On Wednesday, I argued that the national excitement over Obama's support for gay marriage was overblown. A recent Gawker article pointed out that the ABC news coverage made it clear that the President still believes gay marriage should be a state-by-state issue.
Assuming this is true, I have even less respect for President Obama's announcement than I did on Wednesday. Civil rights are not a state-by-state issue. This is, largely, the point of our Constitution: to protect the rights of those who are not the majority; to make sure that unpopular beliefs aren't treated less fairly than those held by the majority.
It absolutely frosts me that even Democratic politicians can get away with saying that states should decide gay rights. Really? Just like states should be able to decide whether women can vote? Just like states should be able to decide whether blacks can marry whites? Just like states should be able to decide whether it's okay to fire someone for being in a wheelchair? No. Because states don't have the right to decide any of those things.

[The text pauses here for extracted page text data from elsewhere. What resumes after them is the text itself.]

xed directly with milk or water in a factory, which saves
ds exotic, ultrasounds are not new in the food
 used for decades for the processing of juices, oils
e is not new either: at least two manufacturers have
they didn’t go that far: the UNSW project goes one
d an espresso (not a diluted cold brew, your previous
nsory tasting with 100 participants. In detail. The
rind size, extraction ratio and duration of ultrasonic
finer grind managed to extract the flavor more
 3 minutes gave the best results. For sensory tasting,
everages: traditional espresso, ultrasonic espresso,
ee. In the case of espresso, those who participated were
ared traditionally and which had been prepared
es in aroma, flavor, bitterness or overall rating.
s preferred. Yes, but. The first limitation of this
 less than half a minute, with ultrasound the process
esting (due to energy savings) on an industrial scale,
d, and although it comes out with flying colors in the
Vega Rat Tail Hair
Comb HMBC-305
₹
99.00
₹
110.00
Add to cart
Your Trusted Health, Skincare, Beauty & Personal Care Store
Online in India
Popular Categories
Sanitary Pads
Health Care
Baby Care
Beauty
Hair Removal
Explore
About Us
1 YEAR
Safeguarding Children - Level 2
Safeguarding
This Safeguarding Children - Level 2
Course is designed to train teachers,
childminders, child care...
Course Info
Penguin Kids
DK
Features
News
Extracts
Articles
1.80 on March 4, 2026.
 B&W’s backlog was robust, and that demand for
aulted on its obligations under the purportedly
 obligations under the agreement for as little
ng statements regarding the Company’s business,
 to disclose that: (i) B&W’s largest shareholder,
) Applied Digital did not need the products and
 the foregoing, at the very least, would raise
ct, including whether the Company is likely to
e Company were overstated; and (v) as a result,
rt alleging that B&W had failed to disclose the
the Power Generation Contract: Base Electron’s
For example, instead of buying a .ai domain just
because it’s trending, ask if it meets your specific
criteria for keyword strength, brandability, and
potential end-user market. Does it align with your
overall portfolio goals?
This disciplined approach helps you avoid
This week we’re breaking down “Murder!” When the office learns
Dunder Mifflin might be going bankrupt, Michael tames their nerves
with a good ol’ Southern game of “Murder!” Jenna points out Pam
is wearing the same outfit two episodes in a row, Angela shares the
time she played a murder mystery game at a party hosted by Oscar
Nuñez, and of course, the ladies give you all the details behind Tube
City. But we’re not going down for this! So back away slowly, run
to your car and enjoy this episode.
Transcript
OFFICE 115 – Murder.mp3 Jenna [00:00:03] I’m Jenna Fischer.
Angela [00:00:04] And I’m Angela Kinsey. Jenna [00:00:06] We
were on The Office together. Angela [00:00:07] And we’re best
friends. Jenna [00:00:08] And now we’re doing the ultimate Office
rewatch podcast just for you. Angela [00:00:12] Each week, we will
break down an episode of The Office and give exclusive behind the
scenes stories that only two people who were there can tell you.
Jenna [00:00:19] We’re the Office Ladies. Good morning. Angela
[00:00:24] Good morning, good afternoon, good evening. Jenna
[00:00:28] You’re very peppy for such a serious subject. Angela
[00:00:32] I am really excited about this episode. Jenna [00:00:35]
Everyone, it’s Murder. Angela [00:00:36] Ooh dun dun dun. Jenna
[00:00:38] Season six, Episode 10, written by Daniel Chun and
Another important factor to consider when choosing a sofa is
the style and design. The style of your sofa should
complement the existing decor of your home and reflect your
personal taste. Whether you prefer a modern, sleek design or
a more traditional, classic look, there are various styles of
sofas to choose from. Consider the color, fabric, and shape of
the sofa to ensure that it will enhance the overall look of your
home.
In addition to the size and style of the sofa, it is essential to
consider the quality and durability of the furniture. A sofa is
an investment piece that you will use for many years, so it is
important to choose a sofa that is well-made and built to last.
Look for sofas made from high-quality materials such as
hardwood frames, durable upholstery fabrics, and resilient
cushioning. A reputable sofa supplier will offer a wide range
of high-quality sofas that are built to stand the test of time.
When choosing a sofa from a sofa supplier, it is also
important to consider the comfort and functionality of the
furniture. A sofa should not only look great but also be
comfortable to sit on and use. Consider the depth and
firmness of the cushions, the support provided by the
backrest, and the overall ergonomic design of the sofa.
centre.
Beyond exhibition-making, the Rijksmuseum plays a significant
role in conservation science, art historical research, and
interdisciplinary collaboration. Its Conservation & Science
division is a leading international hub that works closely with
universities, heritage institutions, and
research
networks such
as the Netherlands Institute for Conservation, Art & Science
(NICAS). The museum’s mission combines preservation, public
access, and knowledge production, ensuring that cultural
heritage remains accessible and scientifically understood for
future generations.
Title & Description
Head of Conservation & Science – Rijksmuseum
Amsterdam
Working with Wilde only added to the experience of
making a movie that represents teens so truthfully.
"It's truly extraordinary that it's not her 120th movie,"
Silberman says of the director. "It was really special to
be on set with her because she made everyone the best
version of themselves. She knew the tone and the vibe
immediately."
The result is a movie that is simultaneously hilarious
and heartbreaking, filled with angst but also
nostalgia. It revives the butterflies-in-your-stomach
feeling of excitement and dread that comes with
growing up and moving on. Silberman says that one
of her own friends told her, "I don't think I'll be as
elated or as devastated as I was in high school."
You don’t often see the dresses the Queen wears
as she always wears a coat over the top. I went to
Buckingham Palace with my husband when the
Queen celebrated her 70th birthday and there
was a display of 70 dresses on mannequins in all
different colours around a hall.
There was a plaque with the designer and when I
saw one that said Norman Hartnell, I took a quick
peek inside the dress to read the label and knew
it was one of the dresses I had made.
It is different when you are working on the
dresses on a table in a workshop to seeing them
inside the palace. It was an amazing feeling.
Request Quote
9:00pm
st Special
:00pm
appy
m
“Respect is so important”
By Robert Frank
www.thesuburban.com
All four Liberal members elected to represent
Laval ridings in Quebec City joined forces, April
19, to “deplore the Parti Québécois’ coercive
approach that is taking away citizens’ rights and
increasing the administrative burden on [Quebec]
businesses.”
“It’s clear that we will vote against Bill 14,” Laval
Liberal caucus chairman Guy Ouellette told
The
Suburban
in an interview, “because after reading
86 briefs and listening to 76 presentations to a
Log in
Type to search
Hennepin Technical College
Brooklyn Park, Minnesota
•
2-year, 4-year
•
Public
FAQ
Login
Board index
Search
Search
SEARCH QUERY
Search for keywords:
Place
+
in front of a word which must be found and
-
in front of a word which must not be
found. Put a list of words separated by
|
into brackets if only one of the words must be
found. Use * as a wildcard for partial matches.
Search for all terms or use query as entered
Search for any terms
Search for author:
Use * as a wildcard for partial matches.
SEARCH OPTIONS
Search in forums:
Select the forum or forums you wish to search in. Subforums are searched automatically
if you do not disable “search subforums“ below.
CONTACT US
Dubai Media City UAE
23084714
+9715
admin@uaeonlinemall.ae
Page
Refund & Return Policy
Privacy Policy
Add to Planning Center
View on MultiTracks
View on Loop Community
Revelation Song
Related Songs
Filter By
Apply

The title of this entry is inflammatory, and deliberately so. Where the U.S. Constitution grants rights that a state does not, the U.S. Constitution supersedes the state law. This is keystone of the way American government is set up: to protect the rights of the few against the preferences and biases of the many. Not to put something as fundamental as a civil right up for a popular vote.
Civil rights are protected by the U.S. Constitution. And President Obama swore to uphold and defend the Constitution. Putting our rights up for a state-by-state decision shows little respect for equal rights--and little respect for us as Americans.